Ritual sebagai ideologis -mitos dan ritual tergabung untuk mengendalikan suasana
perasaan hati, nilai, sentimen, dan perilaku untuk kelompok yang baik. Misalnya, upacara
inisiasi yang merupakan konfirmasi kelompok terhadap status, hak, dan tanggung jawab yang
baru.
Ritual sebagai penyelamatan (salvation), misalnya seseorang yang mempunyai
pengalaman mistikal, seolah-olah menjadi orang baru; ia berhubungan dengan kosmos yang
juga mempengaruhi hubungan dengan dunia profan.

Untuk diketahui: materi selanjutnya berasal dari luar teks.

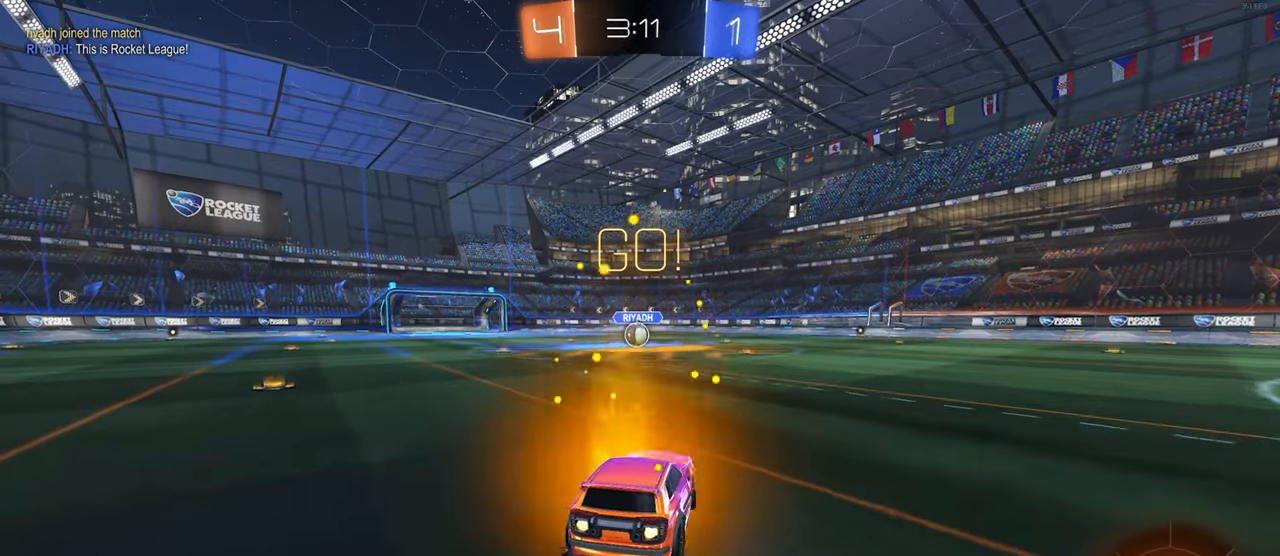
{"buttons": ["SQUARE", "R1"], "left_stick": "down-left", "right_stick": "center", "events": [[17, "CROSS", "down"], [67, "SQUARE", "down"], [100, "left_stick", "down"], [117, "CROSS", "up"], [367, "left_stick", "down-left"]]}
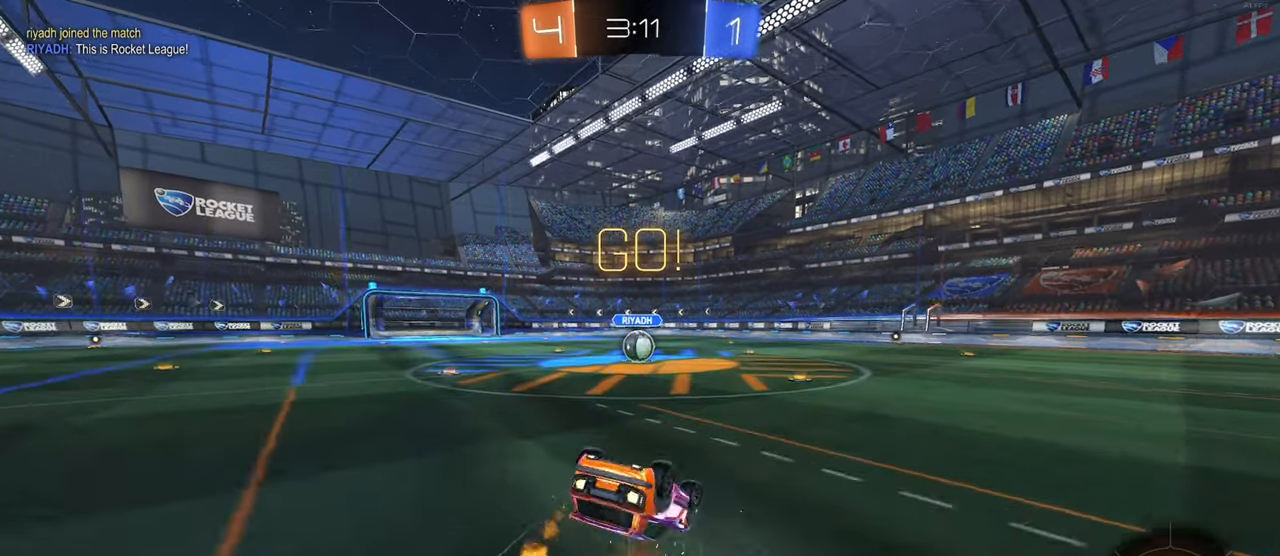
{"buttons": ["SQUARE", "R1"], "left_stick": "center", "right_stick": "center", "events": [[500, "left_stick", "center"]]}
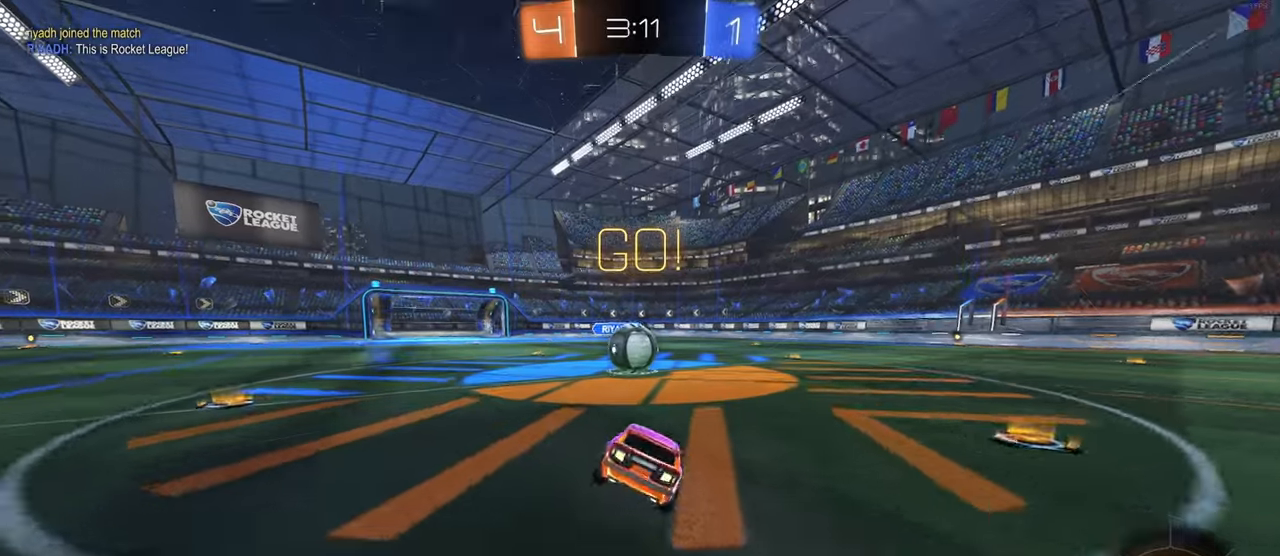
{"buttons": ["SQUARE"], "left_stick": "down-left", "right_stick": "center", "events": [[16, "R1", "up"], [33, "SQUARE", "up"], [116, "left_stick", "right"], [216, "CROSS", "down"], [283, "left_stick", "up-left"], [333, "CROSS", "up"], [383, "CROSS", "down"], [433, "SQUARE", "down"], [483, "CROSS", "up"], [483, "left_stick", "down-left"]]}
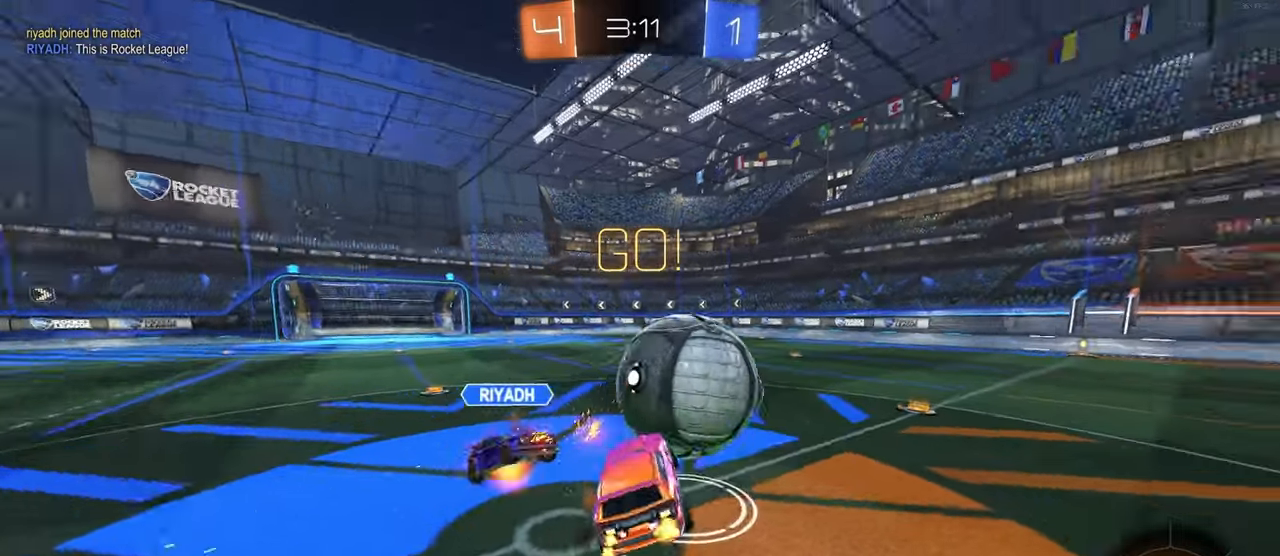
{"buttons": ["SQUARE"], "left_stick": "down-left", "right_stick": "center", "events": []}
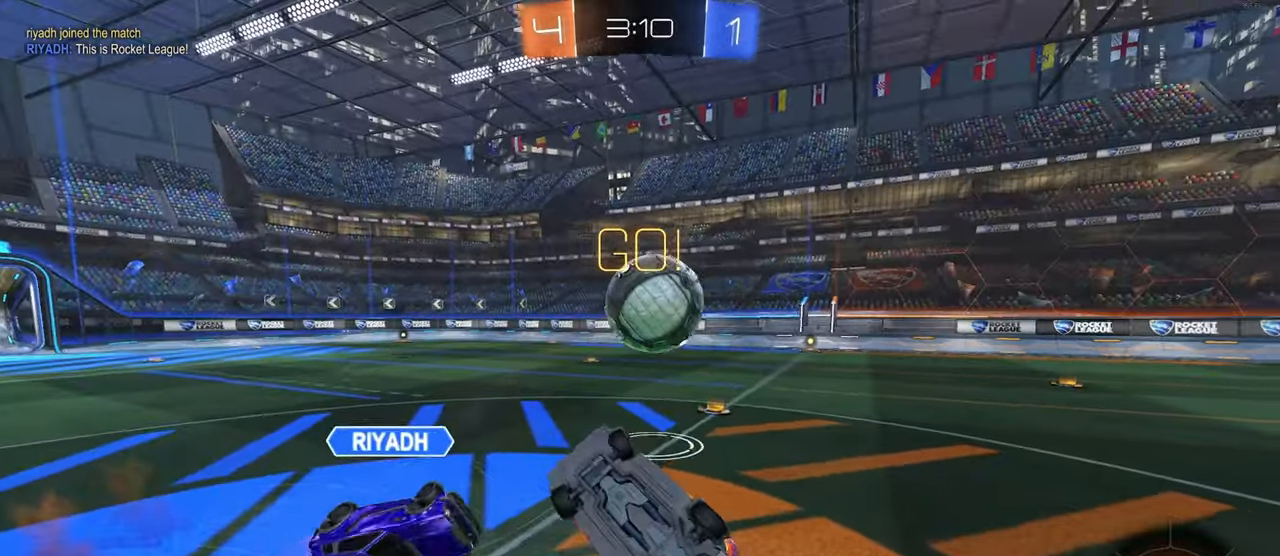
{"buttons": [], "left_stick": "right", "right_stick": "center", "events": [[216, "SQUARE", "up"], [250, "left_stick", "right"]]}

Ritual sebagai revitalisasi (penguatan atau penghidupan kembali). Ritual ini sama
dengan ritual salvation yang bertujuan untuk penyelamatan tetapi fokusnya masyarakat.
Kejawen
Kejawen adalah sebuah kepercayaan atau mungkin boleh dikatakan agama yang
terutama dianut di pulau Jawa oleh suku Jawa dan suku bangsa lainnya yang menetap di
Jawa. Secara etimologi, kata “Kejawen” berasal dari kata Jawa. Penamaan “kejawen” bersifat
umum, biasanya karena bahasa pengantar ibadahnya menggunakan bahasa Jawa. Dalam
konteks umum, kejawen merupakan bagian dari agama lokal Indonesia.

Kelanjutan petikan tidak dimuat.